Animate Price Distribution by Cut or Clarity Animate how the price distribution evolves for different cut or clarity categories.
library(gganimate)
## Warning: package 'gganimate' was built under R version 4.4.2
ggplot(diamonds, aes(x = price)) +
geom_histogram(binwidth = 500, fill = "skyblue", color = "black") +
labs(title = "Price Distribution by Cut", x = "Price", y = "Count") +
transition_states(cut, transition_length = 2, state_length = 1) +
labs(subtitle = "Cut: {closest_state}")
Animate Carat vs. Price by Clarity Show how the carat-price relationship changes for different clarity grades.
ggplot(diamonds, aes(x = carat, y = price, color = clarity)) +
geom_point(alpha = 0.5) +
labs(title = "Carat vs. Price by Clarity", x = "Carat", y = "Price") +
transition_states(clarity, transition_length = 2, state_length = 1) +
labs(subtitle = "Clarity: {closest_state}")
Using patchwork (from patchwork package)
-Side-by-Side Comparison of Univariate Distributions Combine histograms of price and carat distributions.
library(patchwork)
## Warning: package 'patchwork' was built under R version 4.4.2
plot_price <- ggplot(diamonds, aes(x = price)) +
geom_histogram(binwidth = 500, fill = "blue") +
labs(title = "Price Distribution", x = "Price", y = "Count")
plot_carat <- ggplot(diamonds, aes(x = carat)) +
geom_histogram(binwidth = 0.1, fill = "green") +
labs(title = "Carat Distribution", x = "Carat", y = "Count")
plot_price + plot_carat
#Comparing Relationships Across Variables Place scatter plots of carat vs. price faceted by cut and clarity together for better comparison.
plot_cut <- ggplot(diamonds, aes(x = carat, y = price)) +
geom_point(alpha = 0.3, color = "red") +
facet_wrap(~cut) +
labs(title = "Carat vs. Price by Cut", x = "Carat", y = "Price")

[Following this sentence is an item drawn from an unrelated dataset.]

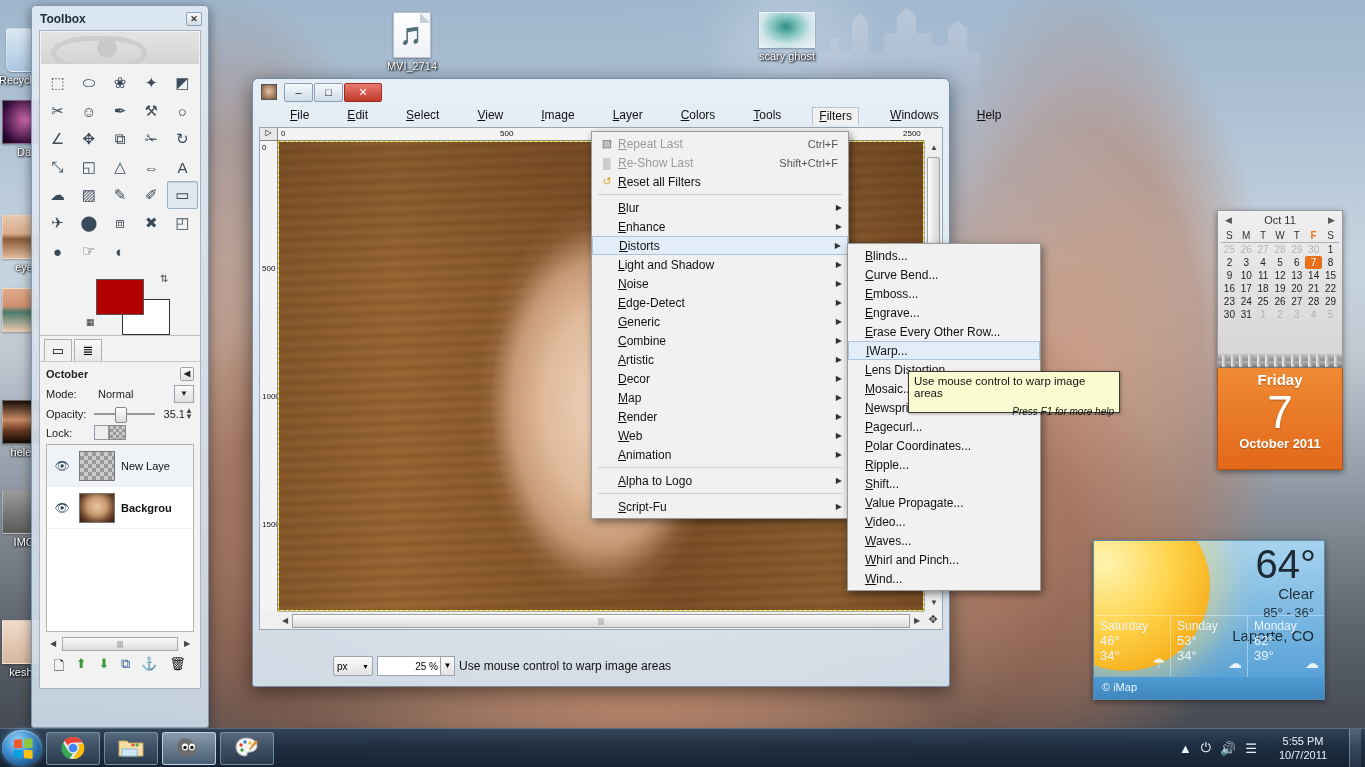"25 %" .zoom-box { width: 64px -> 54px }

plot_clarity <- ggplot(diamonds, aes(x = carat, y = price)) +
geom_point(alpha = 0.3, color = "blue") +
facet_wrap(~clarity) +
labs(title = "Carat vs. Price by Clarity", x = "Carat", y = "Price")
plot_cut | plot_clarity
Animate Price Density Plot by Clarity
ggplot(diamonds, aes(x = price, fill = clarity)) +
geom_density(alpha = 0.5) +
labs(title = "Price Density Across Clarity Grades",
x = "Price", y = "Density",
subtitle = "Clarity: {closest_state}") +
transition_states(clarity, transition_length = 2, state_length = 1) +
theme_minimal()
Conclusion
Visualizations provide a clear understanding of the diamonds dataset, revealing key trends and relationships.